Locate, in the data below, the line that contains "Right hand at" and the line that contains "index pip: (135, 171)"; reproduce exactly those two lines and every line between them, nothing more.

Supplied records =>
________________________
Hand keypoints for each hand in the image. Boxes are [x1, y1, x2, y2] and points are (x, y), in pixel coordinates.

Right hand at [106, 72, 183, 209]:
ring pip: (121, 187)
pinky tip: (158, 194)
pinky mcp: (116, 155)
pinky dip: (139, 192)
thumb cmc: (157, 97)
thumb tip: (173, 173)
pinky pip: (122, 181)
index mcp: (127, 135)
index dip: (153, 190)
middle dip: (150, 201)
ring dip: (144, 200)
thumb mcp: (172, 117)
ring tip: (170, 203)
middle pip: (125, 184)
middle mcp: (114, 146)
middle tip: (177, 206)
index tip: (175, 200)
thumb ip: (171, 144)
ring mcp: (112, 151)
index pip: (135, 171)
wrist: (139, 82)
________________________
Solution to this exercise =>
Right hand at [106, 72, 183, 209]:
ring pip: (121, 187)
pinky tip: (158, 194)
pinky mcp: (116, 155)
pinky dip: (139, 192)
thumb cmc: (157, 97)
thumb tip: (173, 173)
pinky pip: (122, 181)
index mcp: (127, 135)
index dip: (153, 190)
middle dip: (150, 201)
ring dip: (144, 200)
thumb mcp: (172, 117)
ring tip: (170, 203)
middle pip: (125, 184)
middle mcp: (114, 146)
middle tip: (177, 206)
index tip: (175, 200)
thumb ip: (171, 144)
ring mcp: (112, 151)
index pip: (135, 171)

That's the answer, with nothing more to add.